The country says it is struggling to cope with an influx of migrants, many of them by boat from the Middle East.

Speaking to journalists on the plane from Rome, the pope said the visit “will touch on some wounds.”

Pope Francis’ support for migrants and refugees has been a notable cornerstone of his pontificate.

The Pope, who has called the Mediterranean Sea a “big cemetery”, has arranged to bring 50 migrants to Italy after his trip this week. The Vatican has yet to confirm that plan.

Pope Francis will also visit Greece on his five-day trip, which will also include the island of Lesbos, where thousands of refugees live in squalid conditions in a migrant camp.

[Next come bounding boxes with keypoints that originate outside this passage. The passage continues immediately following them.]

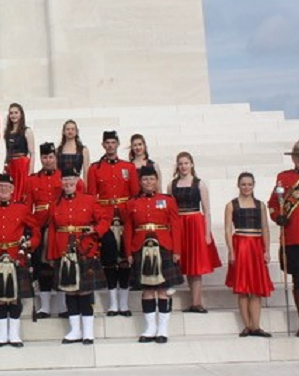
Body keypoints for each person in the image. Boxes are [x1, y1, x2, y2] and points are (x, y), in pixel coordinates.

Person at [48, 168, 110, 345]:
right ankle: (75, 330)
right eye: (65, 180)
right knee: (70, 290)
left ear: (77, 181)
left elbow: (104, 220)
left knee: (85, 291)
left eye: (71, 179)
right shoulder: (55, 203)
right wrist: (52, 255)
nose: (68, 183)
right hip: (63, 251)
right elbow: (52, 231)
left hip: (85, 249)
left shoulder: (89, 200)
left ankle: (88, 332)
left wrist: (96, 230)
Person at [0, 174, 40, 348]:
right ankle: (1, 334)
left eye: (7, 187)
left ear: (13, 190)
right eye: (0, 187)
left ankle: (14, 334)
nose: (3, 189)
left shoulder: (22, 209)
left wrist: (31, 243)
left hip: (16, 256)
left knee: (14, 297)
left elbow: (35, 229)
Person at [124, 166, 184, 344]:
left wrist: (177, 250)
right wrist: (128, 252)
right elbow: (128, 229)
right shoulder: (131, 202)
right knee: (147, 290)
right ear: (140, 182)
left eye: (151, 179)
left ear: (156, 180)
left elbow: (176, 226)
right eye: (144, 180)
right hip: (141, 246)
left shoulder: (167, 200)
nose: (148, 182)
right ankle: (150, 328)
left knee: (163, 290)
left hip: (164, 246)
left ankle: (163, 328)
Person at [88, 130, 140, 318]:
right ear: (103, 145)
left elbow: (134, 195)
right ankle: (112, 303)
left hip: (125, 217)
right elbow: (93, 197)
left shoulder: (129, 167)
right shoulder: (95, 168)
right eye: (107, 143)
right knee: (109, 261)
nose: (110, 146)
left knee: (125, 259)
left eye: (113, 142)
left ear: (117, 144)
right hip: (106, 218)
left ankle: (124, 303)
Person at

Dozens of people died in the Channel tragedy, after the inflatable boat sank off the coast of France

At the first stop of the trip, a visit to the Maronite church, the Pope issued a message of reconciliation and said: “By your fraternity you can remind everyone. , and Europe as a whole, that we need to work together to build a future worthy of humanity, overcome divisions, tear down walls, dream and work for unity.”

“We need to welcome and integrate each other, and walk together as brothers and sisters, all of us,” he said.

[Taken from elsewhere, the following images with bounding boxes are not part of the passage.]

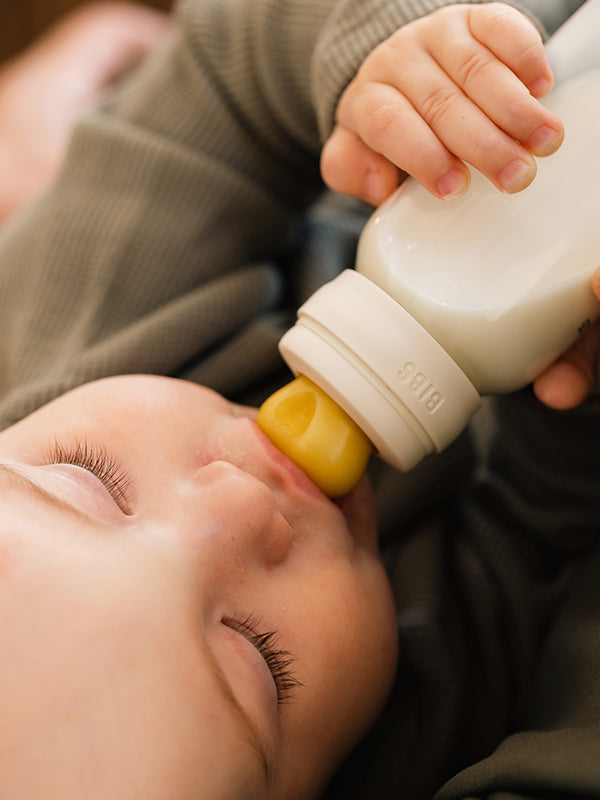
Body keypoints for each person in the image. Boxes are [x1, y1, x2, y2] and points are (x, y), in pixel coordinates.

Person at [0, 1, 598, 799]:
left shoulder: (82, 328)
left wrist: (389, 79)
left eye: (89, 481)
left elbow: (223, 78)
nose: (239, 502)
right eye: (256, 656)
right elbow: (543, 524)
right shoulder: (411, 718)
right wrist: (575, 379)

There are about 8,000 Maronites on the island who are members of the Catholic faith. Their descendants began to settle on Cyprus from the 8th century onwards.

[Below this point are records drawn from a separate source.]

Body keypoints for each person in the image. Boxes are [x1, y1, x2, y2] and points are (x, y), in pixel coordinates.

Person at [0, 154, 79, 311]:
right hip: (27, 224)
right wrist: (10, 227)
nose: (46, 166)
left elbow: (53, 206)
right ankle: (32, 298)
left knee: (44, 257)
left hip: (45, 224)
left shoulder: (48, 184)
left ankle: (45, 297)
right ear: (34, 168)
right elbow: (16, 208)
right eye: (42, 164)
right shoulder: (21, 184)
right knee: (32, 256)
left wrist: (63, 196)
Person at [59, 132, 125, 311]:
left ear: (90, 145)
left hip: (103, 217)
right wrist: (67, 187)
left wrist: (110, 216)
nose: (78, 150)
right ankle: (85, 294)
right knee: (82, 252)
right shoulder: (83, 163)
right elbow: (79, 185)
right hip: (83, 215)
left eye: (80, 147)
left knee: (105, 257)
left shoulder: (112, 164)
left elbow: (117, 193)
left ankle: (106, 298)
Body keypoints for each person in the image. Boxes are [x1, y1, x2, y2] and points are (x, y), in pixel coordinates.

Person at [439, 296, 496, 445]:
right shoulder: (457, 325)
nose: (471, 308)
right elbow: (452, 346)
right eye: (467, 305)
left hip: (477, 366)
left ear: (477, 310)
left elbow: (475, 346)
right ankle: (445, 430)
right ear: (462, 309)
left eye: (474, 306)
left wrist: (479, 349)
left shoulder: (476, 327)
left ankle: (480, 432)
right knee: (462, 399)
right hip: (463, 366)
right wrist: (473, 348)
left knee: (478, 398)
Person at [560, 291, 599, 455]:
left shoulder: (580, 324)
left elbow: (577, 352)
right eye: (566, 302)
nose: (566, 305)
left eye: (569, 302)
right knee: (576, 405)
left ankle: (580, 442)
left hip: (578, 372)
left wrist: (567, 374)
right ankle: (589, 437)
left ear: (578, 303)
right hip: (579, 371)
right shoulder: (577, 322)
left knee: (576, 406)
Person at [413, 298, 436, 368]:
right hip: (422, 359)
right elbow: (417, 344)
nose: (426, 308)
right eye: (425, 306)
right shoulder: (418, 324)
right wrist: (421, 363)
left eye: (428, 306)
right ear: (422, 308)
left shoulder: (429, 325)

The Pope also called on mainland Europe to find a way forward, saying it needed “reconciliation and unity.”

Because it will not be the walls of fear and veto powers dictated by nationalist interests that ensure its progress, just as economic recovery will not serve to ensure its progress. its security and stability.”

The pope will be staying at the Vatican embassy in the Cypriot capital Nicosia, which sits right on the dividing line due to the Turkish invasion triggered by the 1974 coup d’etat controlled by the military junta in Greece. at that time patronize.

A church in the embassy compound still has scars from the fire.

The northern part of the island, including part of its capital, is controlled by the Turkish Cypriot government, which is recognized only by Turkey as an independent country.

Francis, who stays away from large, bulletproof cars, rides in a small black Fiat 500 with the windows open. He was greeted with cheers as the car moved through the narrow streets of the capital.